BEGIN Selected excerpt

In the real world with he regular situation it can take a day to run
our code
on such input. So,we need something to increase the speed of execution.
We need MULTITHREADING. Good idea! I am working on the "louis"
that has 14 processors. Therefore we can do 14 threads and uor job
will be done 14 times faster! First we have to "break" the
code  create/separate
a function to be threaded. Then ,create threads and let it go! This
is the part of the the code I wrote in order to perform our task(cerating
14 threads + let them wait for each other):
#define PROCESSORS 14
:
:
:
for(v=0;v<PROCESSORS;v++){
.......if(pthread_create(&thread_id[v],NULL,aThreadFunction,(void*)dummy)>0)
...............printf("error in pthread_create %d\n",v);
}
for(z=0;z<PROCESSORS;z++)
.....if(pthread_join(thread_id[z],(void**)pp_status)>0)
..............printf("error in pthresd_join %d\n",z);
I tested aThreadFunction on several inputs.
Unfortunately, my "separated" function works perfectly with
"singlethreading",
and gives me some "Memory fault" in "multithreading".
So I need to look at the code closer and find out what's wrong...

Week 8 
Ok,I fixed those "multithreading memory fault"(it took a
lot of time, but I really enjoyed searching throught the code and applying
some debugging features
almost to every line!)+ I needed to use mutex_lock and mutex_unlock
for every global variable I used.I was using some glabal variables in
order to store data
from each thread execution.
These are the fragments of the code that represents the ussage of
glabal variables+mutex_lock() and mutex_unlock() functions:
#include <pthread.h>
#define _REENTRANT
#define PROCESSORS 14
pthread_mutex_t my_lock = PTHREAD_MUTEX_INITIALIZER;
int * array;
.........
main(){
.......
.....array=(int*)malloc(PROCESSORS)*sizeof(int));
}
......
void* aThreadFunction (void*){
........
.....pthread_mutex_lock(&my_lock);
.....array[size]++;
.....pthread_mutex_unlock(&my_lock);
.......
}
But the execution of our code is still not fast enough. So,probably
we need to modify our aThreadFunction so that it takes care of some
number of instances(instead of just 1 instance as it has been so far)...

Week 9 
As I mentioned before, we need to modify the aThreadFunction
so that the threads can handle more than just 1 instance( so far each
thread has been taking care of just one instance processing)  and
now I decided to let each one do some number of instasnces (NUMINST
/ PROCESSORS). And assign
NUMINST %PROCESSORS to the first thread (the first thread starts first
and can do more job than others). +I created a special array of FORMULAs
that is glabal as a source of instances for our threads. Analyzing the
execution process,we reached the conclusion  probably, we need to
eleminate
the number of mutex_locks and mutex_unlocks because they slow down
the execution of the code a lot. So I introduced some glabal arrays
each position of which was responsible for a specific thread.

END Selected excerpt
BEGIN Material supplied

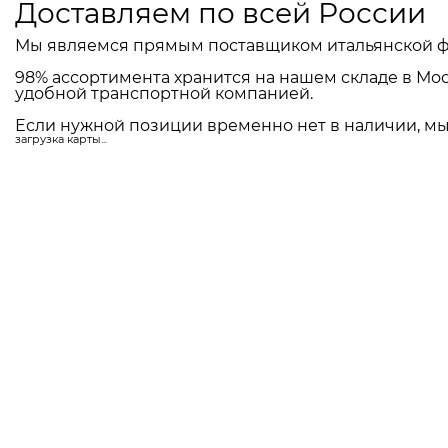
Доставляем по всей России
Мы являемся прямым поставщиком итальянской ф
98% ассортимента хранится на нашем складе в Мос
удобной транспортной компанией.
Если нужной позиции временно нет в наличии, мы 
загрузка карты...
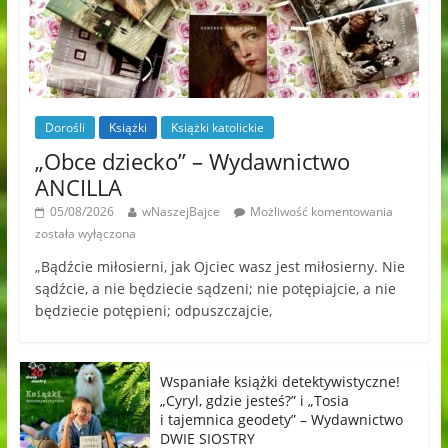
Dorośli
Książki
Książki katolickie
„Obce dziecko” – Wydawnictwo
ANCILLA
05/08/2026
wNaszejBajce
Możliwość komentowania
została wyłączona
„Bądźcie miłosierni, jak Ojciec wasz jest miłosierny. Nie
sądźcie, a nie będziecie sądzeni; nie potępiajcie, a nie
będziecie potępieni; odpuszczajcie,
Wspaniałe książki detektywistyczne!
„Cyryl, gdzie jesteś?” i „Tosia
i tajemnica geodety” – Wydawnictwo
DWIE SIOSTRY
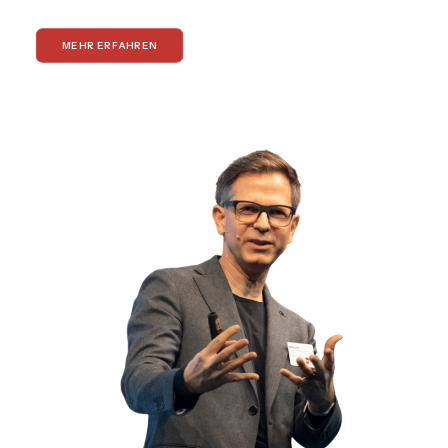
MEHR ERFAHREN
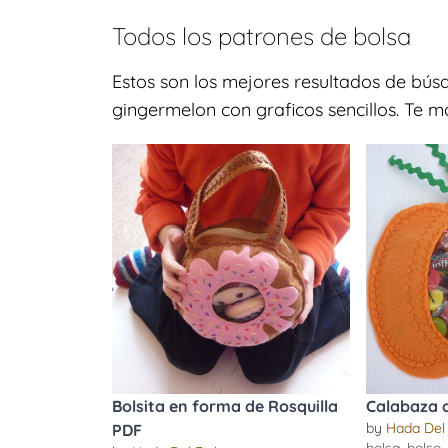
Todos los patrones de
bolsa
Estos son los mejores resultados de bú
gingermelon con graficos sencillos. Te m
Bolsita en forma de Rosquilla
Calabaza 
by
Hada Del 
PDF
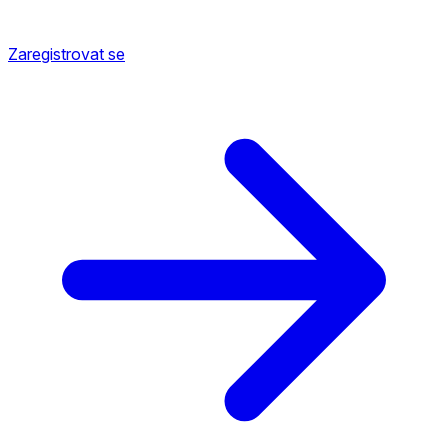
Zaregistrovat se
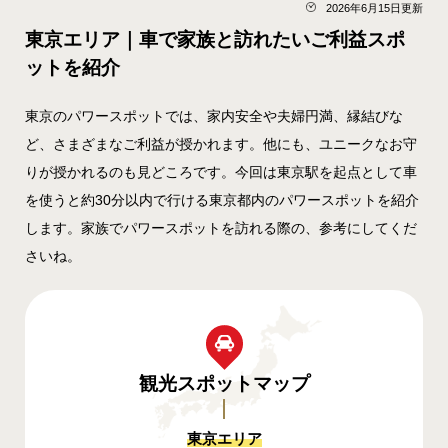
2026年6月15日更新
東京エリア｜車で家族と訪れたいご利益スポ
ットを紹介
東京のパワースポットでは、家内安全や夫婦円満、縁結びな
ど、さまざまなご利益が授かれます。他にも、ユニークなお守
りが授かれるのも見どころです。今回は東京駅を起点として車
を使うと約30分以内で行ける東京都内のパワースポットを紹介
します。家族でパワースポットを訪れる際の、参考にしてくだ
さいね。
観光スポット
マップ
東京エリア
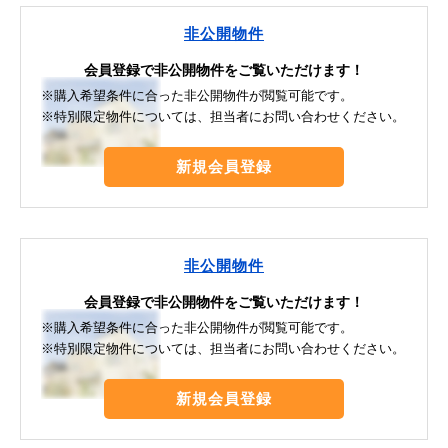
非公開物件
会員登録で非公開物件をご覧いただけます！
※購入希望条件に合った非公開物件が閲覧可能です。
※特別限定物件については、担当者にお問い合わせください。
新規会員登録
非公開物件
会員登録で非公開物件をご覧いただけます！
※購入希望条件に合った非公開物件が閲覧可能です。
※特別限定物件については、担当者にお問い合わせください。
新規会員登録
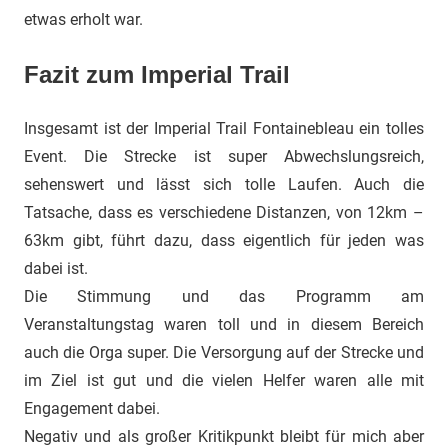
etwas erholt war.
Fazit zum Imperial Trail
Insgesamt ist der Imperial Trail Fontainebleau ein tolles
Event. Die Strecke ist super Abwechslungsreich,
sehenswert und lässt sich tolle Laufen. Auch die
Tatsache, dass es verschiedene Distanzen, von 12km –
63km gibt, führt dazu, dass eigentlich für jeden was
dabei ist.
Die Stimmung und das Programm am
Veranstaltungstag waren toll und in diesem Bereich
auch die Orga super. Die Versorgung auf der Strecke und
im Ziel ist gut und die vielen Helfer waren alle mit
Engagement dabei.
Negativ und als großer Kritikpunkt bleibt für mich aber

END Material supplied

◆ Problem 1 ◆
In the multithreading log, which two functions did the author need to use for every global variable?
◆ Problem 2 ◆
Carry on the multithreading log after its final sentence.

◆ Answer 1 ◆
mutex_lock and mutex_unlock.

◆ Answer 2 ◆
This is the fragment of the modified code: (function aThreadFunction)
void* aThreadFunction (void *t){
.........FORMULA *f;
........int M=( (DATASTRUCT*) t)>M;
........int N=( (DATASTRUCT*) t)>N;
........int instance=( (DATASTRUCT*) t)>numbinst;
........FORMULA *ftemp;
........int count=0;
........int size=0,i;
........int setsize=0;
........int setcount=0;
........int *id=(int*)malloc(sizeof(int));
.......*id=pthread_self();
.......for(i=0;i<instance;i++){
..................f=flaCopy (farray[special++]);
..................ftemp=flaCopyWithBackbone(*f);
..................count=flaDP(f,0);
..................setcount+=count;
..................if(count){
.....................size=test(ftemp);
.....................if(size){
.........................setsize+=size;
....................}
.................}
.................flaFree(f);
................flaFree(ftemp);
......}
......threadarray[pp++]=setsize;
......countarray[tt++]=setcount;
.....*id=pthread_self();
......return (void*)id;
}

Week 10 
This is the last week of my summer reaaserch. And we decided to do
the summary of all our results. I was suggested and taught the "gnuplot"
techniques. For example,I used a series of commands to "create"
one of the graphs: (in Unix)
#> gnuplot
#>set data style linespoints
#>set title "3SAT n=20 numinst=1000"
#>set xlabel "alpha"
#>set ylabel "satisfiability"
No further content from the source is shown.